What the Inquiry Found

The Membership List
Confirmed
The list of 962 names found at Villa Wanda included cabinet ministers, dozens of senior military officers, heads of the Italian secret services, judges, and prominent media and business figures — publicly confirmed and never seriously disputed.
Illegal Secret Society Status
Parliamentary Finding
The Anselmi Commission's formal 1984 report concluded P2 had functioned as a secret society explicitly prohibited under Article 18 of the Italian constitution — a documented government finding, not speculation.
Political Destabilisation Plans
Partly Documented
Investigators recovered a document, the "Piano di Rinascita Democratica" ("Plan for Democratic Rebirth"), outlining proposals to reshape Italian institutions in a more authoritarian direction — its degree of actual implementation remains debated.
Bologna Bombing Connection
Not Conclusively Proven
Speculation has long linked P2 to Italy's broader "strategy of tension" era violence, including the 1980 Bologna station bombing. No definitive judicial finding has conclusively established direct P2 institutional responsibility for that specific attack.

A Documented Warning

P2 occupies an unusual place among the organisations covered in this section: it is not a case where sensational popular claims outrun a thin historical record. If anything, the reverse is true — a formal parliamentary commission, operating with subpoena power and full public reporting, substantiated most of the core allegations, and the scandal's political consequences (a collapsed government, mass expulsions from mainstream Freemasonry, criminal convictions) played out entirely in public view.

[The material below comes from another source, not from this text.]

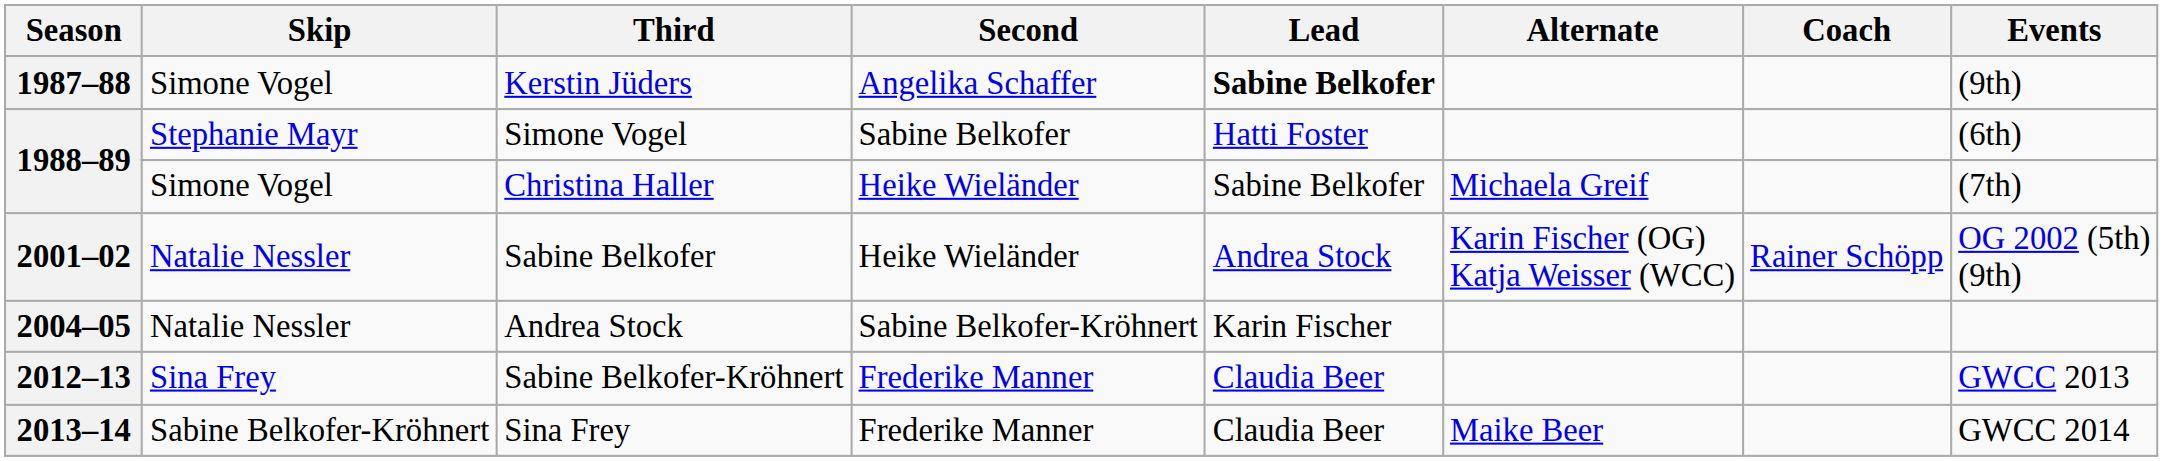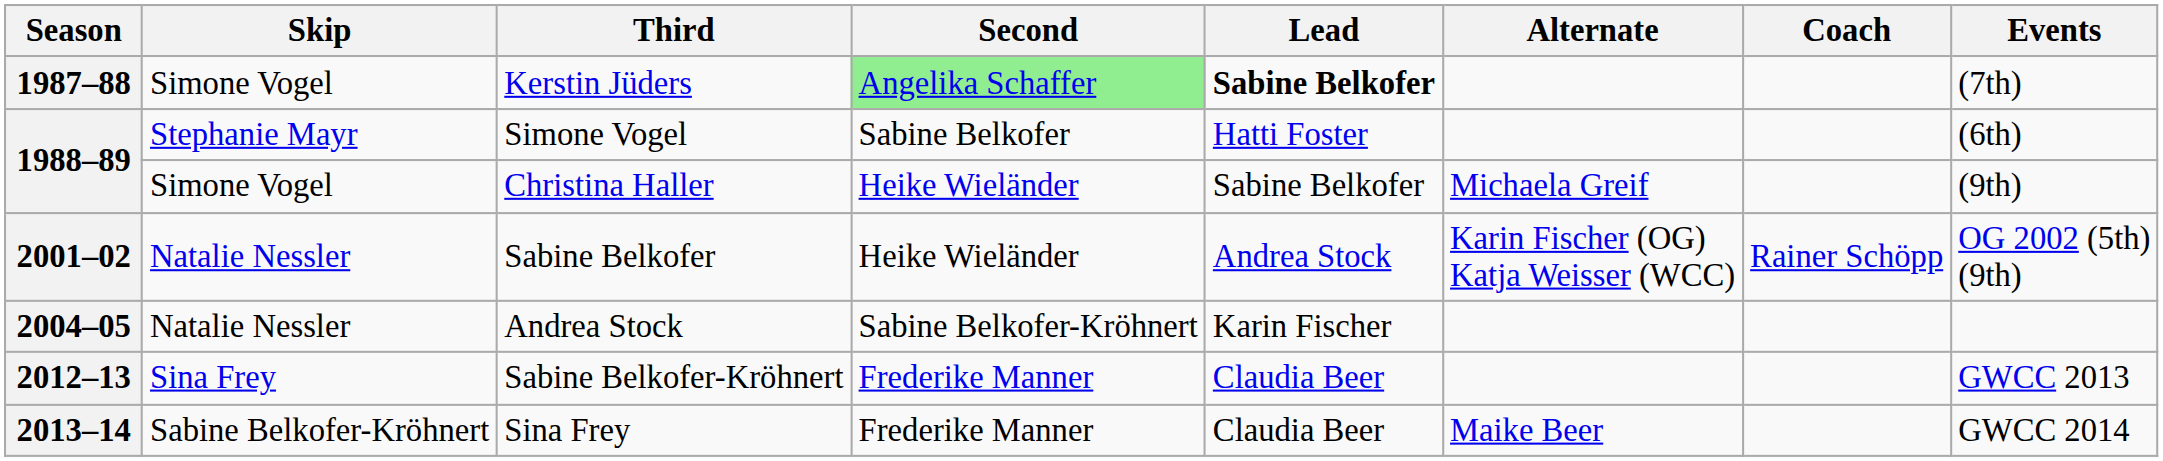Kerstin Jüders | Second: no background -> lightgreen background
Kerstin Jüders | Events: (9th) -> (7th)
Christina Haller | Events: (7th) -> (9th)
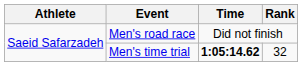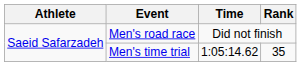Men's time trial | Time: bold -> normal
Men's time trial | Rank: 32 -> 35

The affair became a lasting reference point in Italian politics for the risk that ordinary civic and fraternal institutions — a Masonic lodge, in this instance — can be captured and repurposed by a small number of individuals for private influence-networking at the expense of transparent democratic accountability. It also permanently reshaped mainstream Italian Freemasonry's public relationship with secrecy, contributing to much greater institutional caution in the decades since.

P2 is, in short, one of the rare cases in this section where "documented reality" and "conspiracy allegation" turn out to overlap almost entirely — a genuine caution against assuming every dramatic secret-society claim must be exaggerated.

Essential Reading
The Anselmi Commission's official parliamentary report (Commissione Parlamentare d'Inchiesta sulla Loggia Massonica P2, 1984) remains the primary documented source. Philip Willan's Puppetmasters: The Political Use of Terrorism in Italy offers an accessible English-language journalistic account of the wider context.
The Honest History
Some of the more dramatic claims connecting P2 to specific acts of terrorism or assassination remain genuinely contested in Italian courts and historiography, even where the core facts of the lodge's illegal structure and elite infiltration are settled. This reference distinguishes the well-documented core from the more speculative extensions.
Connections
P2 connects to Freemasonry (the mainstream institution it exploited and was expelled from), the Globalist Network (comparable questions about elite private influence networks), and the Illuminati (a useful contrast between genuine documented élite conspiracy and its much larger surrounding mythology).